Lebih lanjut, ia menjelaskan grafik tingkat pendidikan Indonesia tahun 2022 yang menunjukkan jumlah lulusan Strata-1 yang relatif rendah.
“Dari grafik tersebut, ia menyimpulkan tidak semua orang di Indonesia mempunyai kemampuan atau privilege menjadi seorang akademisi. Jadi, semestinya seorang akademisi harus dihormati dan disegani,” imbuh @itsannwi.

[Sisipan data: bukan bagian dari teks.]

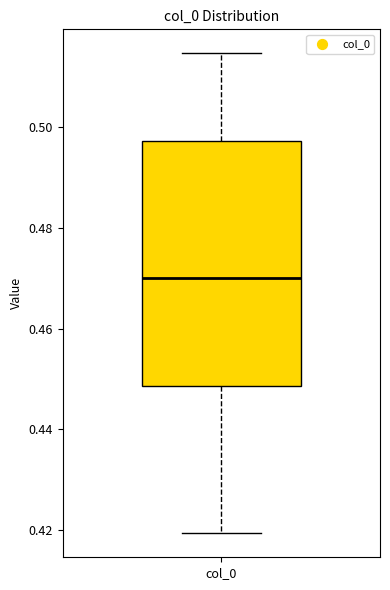

Transcribe this box plot: give where the median line is, the range the box spans, and where the two whiskers end, as read against the y-axis. The values are not printed on the chart, so give them approximately, as read against the axis.

median 0.470, box 0.448 to 0.498, whiskers 0.420 to 0.514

Ia menyatakan bahwa akibatnya adalah masyarakat tidak lagi menganggap gelar sarjana sebagai setara dengan lulusan SD sampai SMA karena telah terbiasa dengan perayaan kelulusan siswa-siswi SMA, SMK, SMP, dan SD yang mirip dengan prosesi wisuda sarjana. Padahal seharusnya akademisi dipandang sebagai aset negara yang berperan menjadi stakeholder penting dalam mengembangkan negara.
“Mereka (masyarakat) sering kali menganggap ‘Oh lu lulusan sarjana, lu akademisi, lu biasa aja. Lu gak ada bedanya sama orang yang lulusan SMA dan SMK kaya gitu,” tambah @itsannwi.
Ia menegaskan bahwa inti permasalahan penggunaan gelar MIPA oleh siswa SMA bukanlah perkara membandingkan tingkat kesulitan mengerjakan skripsi sebagai tolak ukur kelulusan mahasiswa menjadi sarjana dengan jenjang SMA yang hanya perlu mengerjakan ujian untuk lulus.
Permasalahan yang lebih luasnya adalah pola pikir mayoritas masyarakat Indonesia yang tidak melihat lulusan sarjana sebagai aset penting bagi kemajuan negara. Sehingga muncul pemikiran kesetaraan atau tidak adanya perbedaan yang signifikan antara sarjana dengan lulusan SMA dan SMK.
Karena acara pelantikan lulusan sarjana dianggap hanya sebagai perayaan semata, bukan sebagai momen sakral yang menandai komitmen wisudawan untuk mengaplikasikan ilmu yang dimiliki sesuai standar etika profesi guna mendukung kemajuan bangsa.